Clive Needle, director of Eurohealthnet, said building health equity is fundamental to the work of the EU. He called for a greater appreciation of the fact that the developed world is in the midst of a major technological revolution which will bring social upheaval akin to the agrarian and industrial revolutions.

Developing health literacy and providing Internet access to all citizens will be essential in closing the inequality gap, according to Needle. "We are talking about fairness for all," he said.

Fabian Zuleeg, chief economist at the European Policy Centre (EPC), said the economic downturn will make issues around inequality even more pronounced. "We are going through a profound economic crisis which will have a major social impact in the coming years," he said.

Health inequality is estimated to cost around 1.4% of GDP, prompting calls for investment in social and health services in an effort to boost the economy in the longer term (EURACTIV 11/01/10).

Health inequalities between European countries have grown in recent decades, along with inequity within countries. Indeed, there can be up to a 20 year gap in life expectancy from one neighbourhood to another in cities such as Glasgow, where affluence and deprivation live in close proximity.

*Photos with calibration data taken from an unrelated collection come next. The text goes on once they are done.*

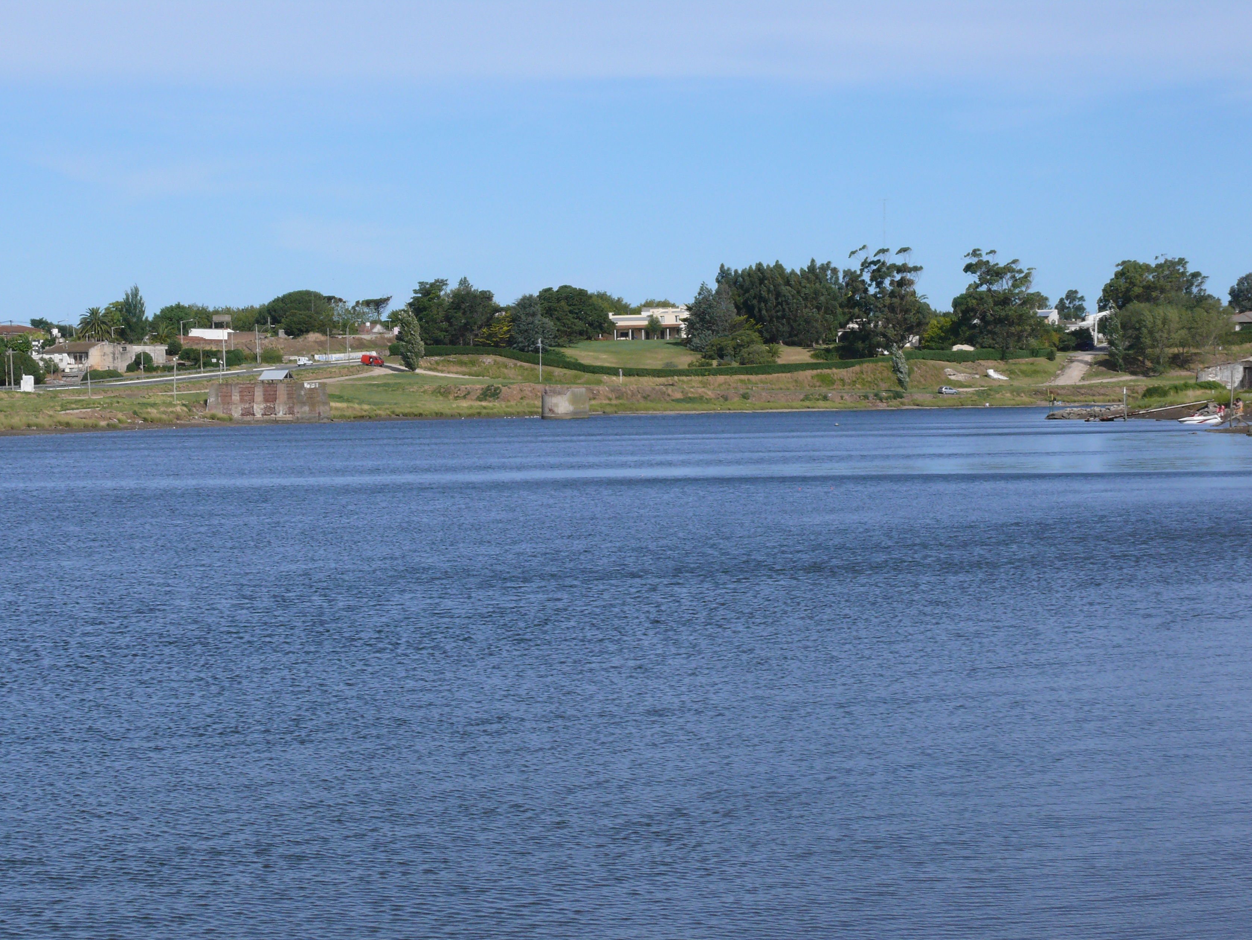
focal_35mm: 91
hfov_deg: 21.5
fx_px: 3292
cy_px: 508
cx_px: 608
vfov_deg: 16.2
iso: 100
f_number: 8
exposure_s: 1/400
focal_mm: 17.8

The WHO has estimated that 50% of the growth differential between rich and poor countries is due to ill-health and shorter life expectancy. Increasing life expectancy at birth by 10% could increase economic growth by 0.35% per year, it says. 

Income, education, living and working conditions, health behaviour and access to health care are cited as contributing factors to lifespan. 

Former EU Health Commissioner Androulla Vassiliou pledged to use EU funds to improve the health of the worst off and narrow health gaps between regions by boosting primary care facilities, water and sanitation services (EURACTIV 11/01/10).